Instead of glancing at your 401(k) fund balances this week – and please don’t – look instead at gas station prices. Then turn your attention to China. The turmoil in global financial markets this month can largely be tied both to falling oil prices and a shaky Chinese economy, which is growing at its slowest rate in a quarter-century and has played a big role in the lessening demand for oil.
On Wednesday, persistent investor worries gave way to an all-out panic for a few hours — the Dow Jones industrial average lopped off 550 points before climbing back to close down by a more manageable 249 points. But as the year’s third week of trading staggers toward Friday’s finish line, it isn’t the direction of any one day’s numbers that should be of most concern — it’s the attitude of stock traders. Their malaise could become contagious, creating a genuine drag on the actual U.S. economy — the one that exists beyond Wall Street; the one that is so far holding its own.
Despite data that continue to show the economy remains fundamentally sturdy, investors have worked themselves into a frenzy over goings-on in other parts of the world. While most people feel a bit better about their personal financial situation every time they fill up a gas tank these days, investment managers and traders have a different perspective.
They worry that oil prices — down about 70 percent since the summer of 2014 — still have not reached the bottom floor. The lifting of sanctions on Iran will only add to the glut, they say, since the OPEC nation can start exporting oil again. Eroding demand for oil, and not just in China, has predictably led to layoffs at energy companies, whose stocks have been clobbered and are now at five-year lows. That, in turn, is becoming increasingly troublesome for banks that are heavily invested in the energy sector. You don’t have to dig far back into history to figure out what happens when bankers get the jitters.
No doubt, the January meltdown has been unsettling, especially for the millions of Americans in or near retirement who are dependent on IRAs and company-sponsored savings plans. But as financial analysts cite dire numbers day after day, there is comfort to be found in context. For starters, while plenty of American companies are eager to expand their businesses in China, the U.S., unlike many other countries, doesn’t rise and fall on China’s growth rate.

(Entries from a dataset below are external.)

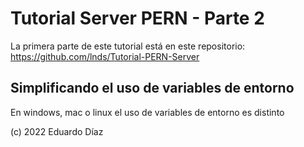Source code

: # Tutorial Server PERN - Parte 2

La primera parte de este tutorial está en este repositorio: https://github.com/lnds/Tutorial-PERN-Server


## Simplificando el uso de variables de entorno

En windows, mac o linux el uso de variables de entorno es distinto

(c) 2022 Eduardo Díaz
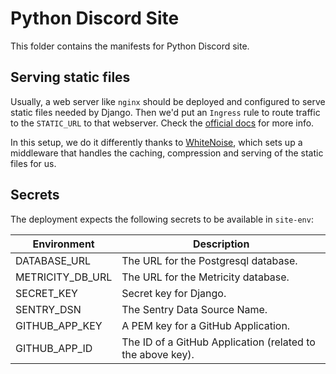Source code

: # Python Discord Site
This folder contains the manifests for Python Discord site.

## Serving static files

Usually, a web server like `nginx` should be deployed and configured to serve static files needed by Django. Then we'd put an `Ingress`
rule to route traffic to the `STATIC_URL` to that webserver.
Check the [official docs](https://docs.djangoproject.com/en/4.2/howto/static-files/deployment/) for more info.

In this setup, we do it differently thanks to [WhiteNoise](https://whitenoise.readthedocs.io/en/stable/base.html#), which sets up
a middleware that handles the caching, compression and serving of the static files for us.

## Secrets

The deployment expects the following secrets to be available in `site-env`:

| Environment           | Description                                                |
|-----------------------|------------------------------------------------------------|
| DATABASE_URL          | The URL for the Postgresql database.                       |
| METRICITY_DB_URL      | The URL for the Metricity database.                        |
| SECRET_KEY            | Secret key for Django.                                     |
| SENTRY_DSN            | The Sentry Data Source Name.                               |
| GITHUB_APP_KEY        | A PEM key for a GitHub Application.                        |
| GITHUB_APP_ID         | The ID of a GitHub Application (related to the above key). |
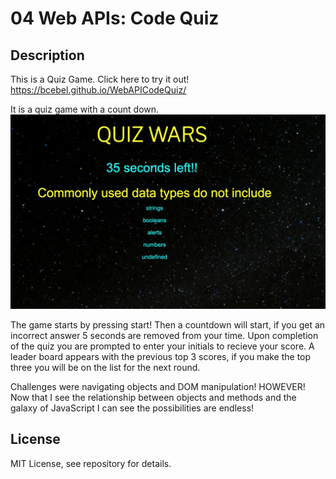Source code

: # 04 Web APIs: Code Quiz

## Description
This is a Quiz Game.  Click here to try it out!
https://bcebel.github.io/WebAPICodeQuiz/

It is a quiz game with a count down.  
<img src="./assets/qw2.png" alt="Alt text" title="Optional title">

The game starts by pressing start!  Then a countdown will start, if you get an incorrect answer 5 seconds are removed from your time.  Upon completion of the quiz you are prompted to enter your initials to recieve your score.  A leader board appears with the previous top 3 scores, if you make the top three you will be on the list for the next round.  

Challenges were navigating objects and DOM manipulation!  HOWEVER!  Now that I see the relationship between objects and methods and the galaxy of JavaScript I can see the possibilities are endless!

## License 
MIT License, see repository for details. 



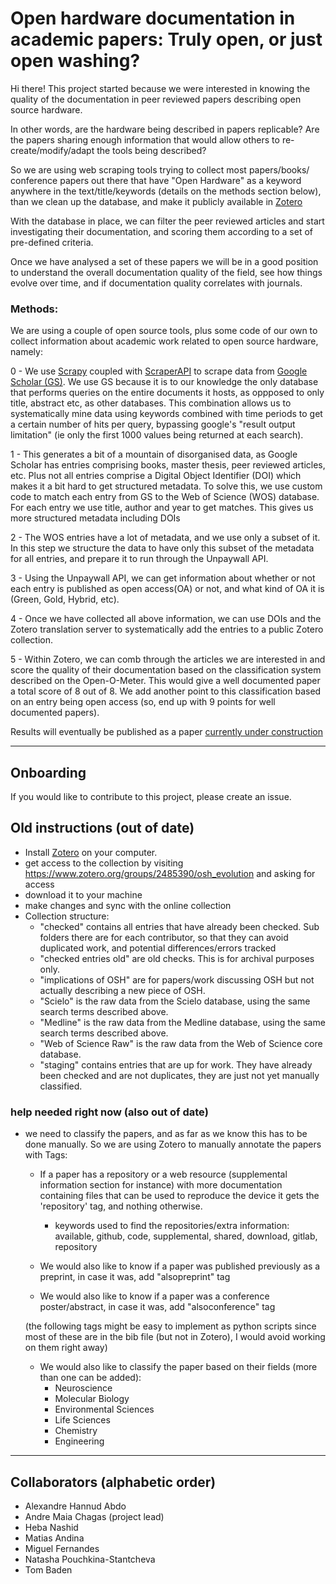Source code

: # Open hardware documentation in academic papers: Truly open, or just open washing?


Hi there! This project started because we were interested in knowing the 
quality of the documentation in peer reviewed papers describing open source 
hardware. 

In other words, are the hardware being described in papers replicable? Are the 
papers sharing enough information that would allow others to re-create/modify/adapt
the tools being described?

So we are using web scraping tools trying to collect most papers/books/
conference papers out there that have "Open Hardware" as a keyword anywhere in 
the text/title/keywords (details on the methods section below), than we clean 
up the database, and make it publicly available in [Zotero](https://www.zotero.org/groups/4871493/open_hardware_database)

With the database in place, we can filter the peer reviewed articles and start 
investigating their documentation, and scoring them according to a set of pre-defined
criteria.

Once we have analysed a set of these papers we will be in a good position to 
understand the overall documentation quality of the field, see how things evolve
over time, and if documentation quality correlates with journals.


### Methods:

We are using a couple of open source tools, plus some code of our own to collect
information about academic work related to open source hardware, namely:

0 - We use [Scrapy](https://scrapy.org/) coupled with [ScraperAPI](https://www.scraperapi.com/)
to scrape data from [Google Scholar (GS)](https://scholar.google.com/). 
We use GS because it is to our knowledge the only database that performs 
queries on the entire documents it hosts, as oppposed to only title, abstract 
etc, as other databases. This combination allows us to systematically mine 
data using keywords combined with time periods to get a certain number of hits 
per query, bypassing google's "result output limitation" (ie only the first 
1000 values being returned at each search).

1 - This generates a bit of a mountain of disorganised data, as Google Scholar 
has entries comprising books, master thesis, peer reviewed articles, etc. Plus 
not all entries comprise a Digital Object Identifier (DOI) which makes it a bit
hard to get structured metadata. To solve this, we use custom code to match
each entry from GS to the Web of Science (WOS) database. For each entry we 
use title, author and year to get matches. This gives us more structured metadata
including DOIs

2 - The WOS entries have a lot of metadata, and we use only a subset of it. In 
this step we structure the data to have only this subset of the metadata for all
entries, and prepare it to run through the Unpaywall API.

3 - Using the Unpaywall API, we can get information about whether or not each 
entry is published as open access(OA) or not, and what kind of OA it is (Green,
Gold, Hybrid, etc).

4 - Once we have collected all above information, we can use DOIs and the 
Zotero translation server to systematically add the entries to a public Zotero
collection.

5 - Within Zotero, we can comb through the articles we are interested in and 
score the quality of their documentation based on the classification system
described on the Open-O-Meter. This would give a well documented paper a total
score of 8 out of 8. We add another point to this classification based on 
an entry being open access (so, end up with 9 points for well documented papers). 

Results will eventually be published as a paper [currently under construction](https://docs.google.com/document/d/11K1XJKBIxdgYoO2fNESj3t8K9d_UI31NhEpDk5qaYH0/edit?usp=sharing)



----



## Onboarding

If you would like to contribute to this project, please create an issue.


## Old instructions (out of date)

- Install [Zotero](https://www.zotero.org/) on your computer.
- get access to the collection by visiting https://www.zotero.org/groups/2485390/osh_evolution and asking for access
- download it to your machine
- make changes and sync with the online collection
- Collection structure:
  - "checked" contains all entries that have already been checked. Sub folders there are for each contributor, so that they can avoid duplicated work, and potential differences/errors tracked
  - "checked entries old" are old checks. This is for archival purposes only.
  - "implications of OSH" are for papers/work discussing OSH but not actually describing a new piece of OSH.
  - "Scielo" is the raw data from the Scielo database, using the same search terms described above.
  - "Medline" is the raw data from the Medline database, using the same search terms described above.
  - "Web of Science Raw" is the raw data from the Web of Science core database.
  - "staging" contains entries that are up for work. They have already been checked and are not duplicates, they are just not yet manually classified.


### help needed right now (also out of date)

- we need to classify the papers, and as far as we know this has to be done manually. So we are using Zotero to manually annotate the papers with Tags:

  - If a paper has a repository or a web resource (supplemental information section for instance) with more documentation containing files that can be used to reproduce the device it gets the 'repository' tag, and nothing otherwise.
    - keywords used to find the repositories/extra information:
        available, github, code, supplemental, shared, download, gitlab, repository 

  - We would also like to know if a paper was published previously as a preprint, in case it was, add "alsopreprint" tag
  
  - We would also like to know if a paper was a conference poster/abstract, in case it was, add "alsoconference" tag
  
  (the following tags might be easy to implement as python scripts since most of these are in the bib file (but not in Zotero), I would avoid working on them right away)

  - We would also like to classify the paper based on their fields (more than one can be added):
    - Neuroscience
    - Molecular Biology
    - Environmental Sciences
    - Life Sciences
    - Chemistry
    - Engineering

---

## Collaborators (alphabetic order)

- Alexandre Hannud Abdo
- Andre Maia Chagas (project lead)
- Heba Nashid
- Matias Andina
- Miguel Fernandes
- Natasha Pouchkina-Stantcheva
- Tom Baden
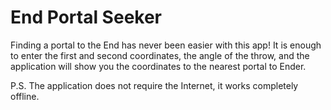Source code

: # End Portal Seeker

Finding a portal to the End has never been easier with this app!
It is enough to enter the first and second coordinates, the angle of the throw, and the application will show you the coordinates to the nearest portal to Ender. 

P.S. The application does not require the Internet, it works completely offline.
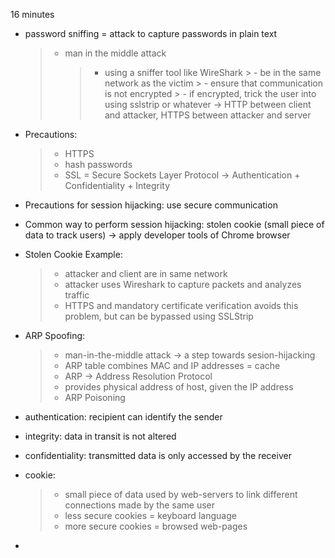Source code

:16 minutes

- password sniffing = attack to capture passwords in plain text
  > - man in the middle attack 
  >   > - using a sniffer tool like WireShark
      > - be in the same network as the victim
      > - ensure that communication is not encrypted
      > - if encrypted, trick the user into using sslstrip or whatever -> HTTP between client and attacker, HTTPS between attacker and server


- Precautions:
  > - HTTPS
  > - hash passwords 
  > - SSL = Secure Sockets Layer Protocol -> Authentication + Confidentiality + Integrity
  
  
- Precautions for session hijacking: use secure communication
- Common way to perform session hijacking: stolen cookie (small piece of data to track users) -> apply developer tools of Chrome browser

- Stolen Cookie Example:
  > - attacker and client are in same network
  > - attacker uses Wireshark to capture packets and analyzes traffic
  > - HTTPS and mandatory certificate verification avoids this problem, but can be bypassed using SSLStrip


- ARP Spoofing:
  > - man-in-the-middle attack -> a step towards sesion-hijacking
  > - ARP table combines MAC and IP addresses = cache
  > - ARP -> Address Resolution Protocol
  > - provides physical address of host, given the IP address
  > - ARP Poisoning
  
  
- authentication: recipient can identify the sender
- integrity: data in transit is not altered
- confidentiality: transmitted data is only accessed by the receiver

- cookie:
  > - small piece of data used by web-servers to link different connections made by the same user
  > - less secure cookies = keyboard language
  > - more secure cookies = browsed web-pages

- 
 
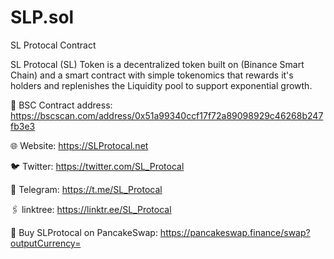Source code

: # SLP.sol
SL Protocal Contract

SL Protocal (SL) Token is a decentralized token built on (Binance Smart Chain) and a smart contract with simple tokenomics that rewards it's holders and replenishes the Liquidity pool to support exponential growth.

📜 BSC Contract address: https://bscscan.com/address/0x51a99340ccf17f72a89098929c46268b247fb3e3

🌐 Website: https://SLProtocal.net

🐦 Twitter: https://twitter.com/SL_Protocal

💬 Telegram: https://t.me/SL_Protocal

🖇 linktree:  https://linktr.ee/SL_Protocal

🔗 Buy SLProtocal on PancakeSwap: https://pancakeswap.finance/swap?outputCurrency=



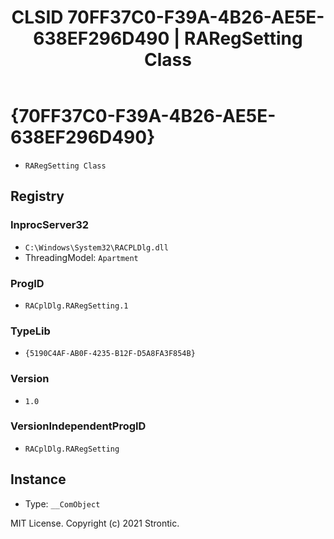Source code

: ﻿---
title: "CLSID 70FF37C0-F39A-4B26-AE5E-638EF296D490 | RARegSetting Class"
excerpt: What is COM-Object CLSID 70FF37C0-F39A-4B26-AE5E-638EF296D490?
---

# {70FF37C0-F39A-4B26-AE5E-638EF296D490}

* `RARegSetting Class`

## Registry


### InprocServer32

* `C:\Windows\System32\RACPLDlg.dll`
* ThreadingModel: `Apartment`

### ProgID

* `RACplDlg.RARegSetting.1`

### TypeLib

* `{5190C4AF-AB0F-4235-B12F-D5A8FA3F854B}`

### Version

* `1.0`

### VersionIndependentProgID

* `RACplDlg.RARegSetting`

## Instance

* Type: `__ComObject`

MIT License. Copyright (c) 2021 Strontic.


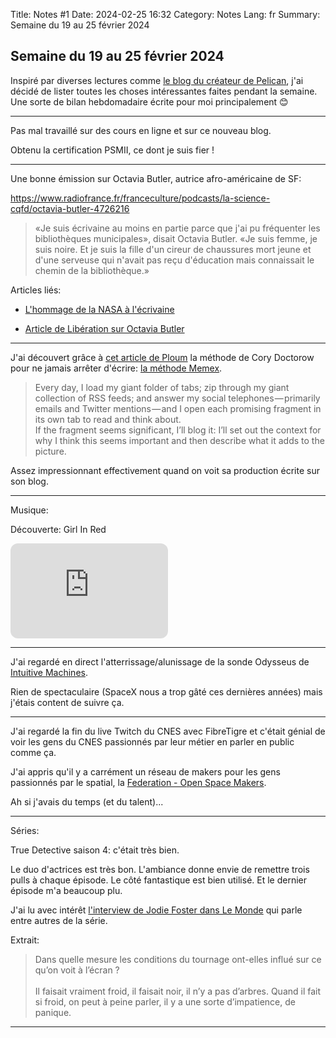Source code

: Title: Notes #1
Date: 2024-02-25 16:32
Category: Notes
Lang: fr
Summary: Semaine du 19 au 25 février 2024

## Semaine du 19 au 25 février 2024

Inspiré par diverses lectures comme [le blog du créateur de Pelican](https://blog.notmyidea.org/journal/index.html), j'ai décidé de lister toutes les choses intéressantes faites pendant la semaine. Une sorte de bilan hebdomadaire écrite pour moi principalement 😊

---

Pas mal travaillé sur des cours en ligne et sur ce nouveau blog.

Obtenu la certification PSMII, ce dont je suis fier !

---
Une bonne émission sur Octavia Butler, autrice afro-américaine de SF:

https://www.radiofrance.fr/franceculture/podcasts/la-science-cqfd/octavia-butler-4726216

> «Je suis écrivaine au moins en partie parce que j'ai pu fréquenter les bibliothèques municipales», disait Octavia Butler. «Je suis femme, je suis noire. Et je suis la fille d'un cireur de chaussures mort jeune et d'une serveuse qui n'avait pas reçu d'éducation mais connaissait le chemin de la bibliothèque.»

Articles liés:

* [L'hommage de la NASA à l'écrivaine](https://www.numerama.com/sciences/693671-perseverance-la-nasa-rend-hommage-a-lecrivaine-de-sf-octavia-butler.html)

* [Article de Libération sur Octavia Butler](https://www.liberation.fr/debats/2019/11/21/octavia-butler-le-roman-noir-de-la-science-fiction_1764773/)

---

J'ai découvert grâce à [cet article de Ploum](https://ploum.net/2024-02-22-metablogging-lectures-gemini-spatial.html) la méthode de Cory Doctorow pour ne jamais arrêter d'écrire: [la méthode Memex](https://pluralistic.net/2021/05/09/the-memex-method/). 

> Every day, I load my giant folder of tabs; zip through my giant collection of RSS feeds; and answer my social telephones — primarily emails and Twitter mentions — and I open each promising fragment in its own tab to read and think about.  
If the fragment seems significant, I’ll blog it: I’ll set out the context for why I think this seems important and then describe what it adds to the picture.

Assez impressionnant effectivement quand on voit sa production écrite sur son blog.

---

Musique:

Découverte: Girl In Red

<iframe style="border-radius:12px" src="https://open.spotify.com/embed/track/6IPwKM3fUUzlElbvKw2sKl?utm_source=generator" width="50%" height="152" frameBorder="0" allowfullscreen="" allow="autoplay; clipboard-write; encrypted-media; fullscreen; picture-in-picture" loading="lazy"></iframe>

---

J'ai regardé en direct l'atterrissage/alunissage de la sonde Odysseus de [Intuitive Machines](https://www.intuitivemachines.com/im-1). 

Rien de spectaculaire (SpaceX nous a trop gâté ces dernières années) mais j'étais content de suivre ça.

---

J'ai regardé la fin du live Twitch du CNES avec FibreTigre et c'était génial de voir les gens du CNES passionnés par leur métier en parler en public comme ça.

J'ai appris qu'il y a carrément un réseau de makers pour les gens passionnés par le spatial, la [Federation - Open Space Makers](https://www.federation-openspacemakers.com/fr/#home-intro).

Ah si j'avais du temps (et du talent)...

---

Séries:

True Detective saison 4: c'était très bien.

Le duo d'actrices est très bon. L'ambiance donne envie de remettre trois pulls à chaque épisode. Le côté fantastique est bien utilisé. Et le dernier épisode m'a beaucoup plu.

J'ai lu avec intérêt [l'interview de Jodie Foster dans Le Monde](https://www.lemonde.fr/culture/article/2024/02/15/jodie-foster-actrice-dans-true-detective-je-suis-un-temoin-du-cinema-americain_6216569_3246.html) qui parle entre autres de la série.

Extrait:
> Dans quelle mesure les conditions du tournage ont-elles influé sur ce qu’on voit à l’écran ? <br/><br/> 
Il faisait vraiment froid, il faisait noir, il n’y a pas d’arbres. Quand il fait si froid, on peut à peine parler, il y a une sorte d’impatience, de panique.

---
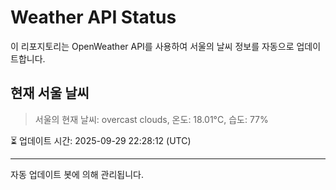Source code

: 
# Weather API Status

이 리포지토리는 OpenWeather API를 사용하여 서울의 날씨 정보를 자동으로 업데이트합니다.

## 현재 서울 날씨
> 서울의 현재 날씨: overcast clouds, 온도: 18.01°C, 습도: 77%

⏳ 업데이트 시간: 2025-09-29 22:28:12 (UTC)

---
자동 업데이트 봇에 의해 관리됩니다.
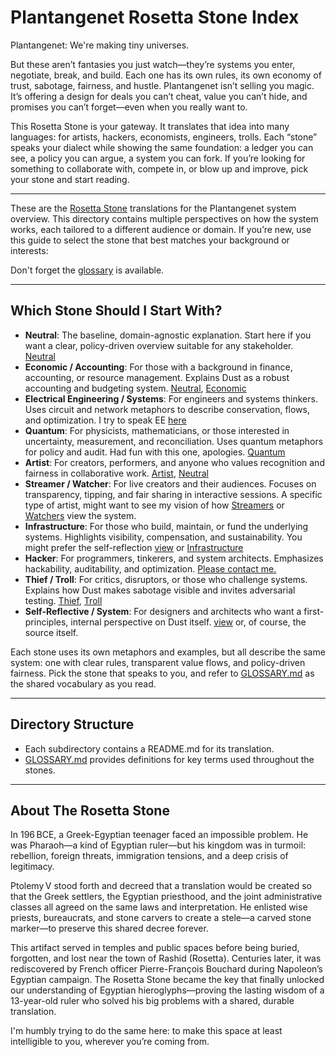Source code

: # Plantangenet Rosetta Stone Index

Plantangenet: We're making tiny universes.

But these aren’t fantasies you just watch—they’re systems you enter, negotiate, break, and build. Each one has its own rules, its own economy of trust, sabotage, fairness, and hustle. Plantangenet isn’t selling you magic. It’s offering a design for deals you can’t cheat, value you can’t hide, and promises you can’t forget—even when you really want to.

This Rosetta Stone is your gateway. It translates that idea into many languages: for artists, hackers, economists, engineers, trolls. Each “stone” speaks your dialect while showing the same foundation: a ledger you can see, a policy you can argue, a system you can fork. If you’re looking for something to collaborate with, compete in, or blow up and improve, pick your stone and start reading.

---

These are the [Rosetta Stone](#about-the-rosetta-stone) translations for the Plantangenet system overview. This directory contains multiple perspectives on how the system works, each tailored to a different audience or domain. If you’re new, use this guide to select the stone that best matches your background or interests:

Don't forget the [glossary](./GLOSSARY.md) is available.

---

## Which Stone Should I Start With?

- **Neutral**: The baseline, domain-agnostic explanation. Start here if you want a clear, policy-driven overview suitable for any stakeholder. [Neutral](neutral/README.md)
- **Economic / Accounting**: For those with a background in finance, accounting, or resource management. Explains Dust as a robust accounting and budgeting system. [Neutral](neutral/README.md), [Economic](economics/README.md)
- **Electrical Engineering / Systems**: For engineers and systems thinkers. Uses circuit and network metaphors to describe conservation, flows, and optimization. I try to speak EE [here](ee/README.md)
- **Quantum**: For physicists, mathematicians, or those interested in uncertainty, measurement, and reconciliation. Uses quantum metaphors for policy and audit. Had fun with this one, apologies.  [Quantum](quantum/README.md)
- **Artist**: For creators, performers, and anyone who values recognition and fairness in collaborative work. [Artist](artist/README.md), [Neutral](neutral/README.md)
- **Streamer / Watcher**: For live creators and their audiences. Focuses on transparency, tipping, and fair sharing in interactive sessions. A specific type of artist, might want to see my vision of how [Streamers](streamer/README.md) or [Watchers](watcher/README.md) view the system.
- **Infrastructure**: For those who build, maintain, or fund the underlying systems. Highlights visibility, compensation, and sustainability. You might prefer the self-reflection [view](system/README.md) or [Infrastructure](infrastructure/README.md)
- **Hacker**: For programmers, tinkerers, and system architects. Emphasizes hackability, auditability, and optimization. [Please contact me.](hacker/README.md)
- **Thief / Troll**: For critics, disruptors, or those who challenge systems. Explains how Dust makes sabotage visible and invites adversarial testing. [Thief](thief/README.md), [Troll](trolls/README.md)
- **Self-Reflective / System**: For designers and architects who want a first-principles, internal perspective on Dust itself. [view](system/README.md) or, of course, the source itself.

Each stone uses its own metaphors and examples, but all describe the same system: one with clear rules, transparent value flows, and policy-driven fairness. Pick the stone that speaks to you, and refer to [GLOSSARY.md](./GLOSSARY.md) as the shared vocabulary as you read.

---

## Directory Structure

- Each subdirectory contains a README.md for its translation.
- [GLOSSARY.md](./GLOSSARY.md) provides definitions for key terms used throughout the stones.

---

## About The Rosetta Stone

In 196 BCE, a Greek-Egyptian teenager faced an impossible problem. He was Pharaoh—a kind of Egyptian ruler—but his kingdom was in turmoil: rebellion, foreign threats, immigration tensions, and a deep crisis of legitimacy.

Ptolemy V stood forth and decreed that a translation would be created so that the Greek settlers, the Egyptian priesthood, and the joint administrative classes all agreed on the same laws and interpretation. He enlisted wise priests, bureaucrats, and stone carvers to create a stele—a carved stone marker—to preserve this shared decree forever.

This artifact served in temples and public spaces before being buried, forgotten, and lost near the town of Rashid (Rosetta). Centuries later, it was rediscovered by French officer Pierre-François Bouchard during Napoleon’s Egyptian campaign. The Rosetta Stone became the key that finally unlocked our understanding of Egyptian hieroglyphs—proving the lasting wisdom of a 13-year-old ruler who solved his big problems with a shared, durable translation.

I'm humbly trying to do the same here: to make this space at least intelligible to you, wherever you’re coming from.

Remember that strong jobs report from December? In addition, consumer confidence was up last month, the cost of living fell, the unemployment rate is at 5 percent and inflation hasn’t been a factor for a long time. Yes, lower energy prices played a part in all of those measures, but taken as a whole they make a decent case for an economy that can withstand a month or two of white-knuckle markets. As long as investors don’t buy into fear.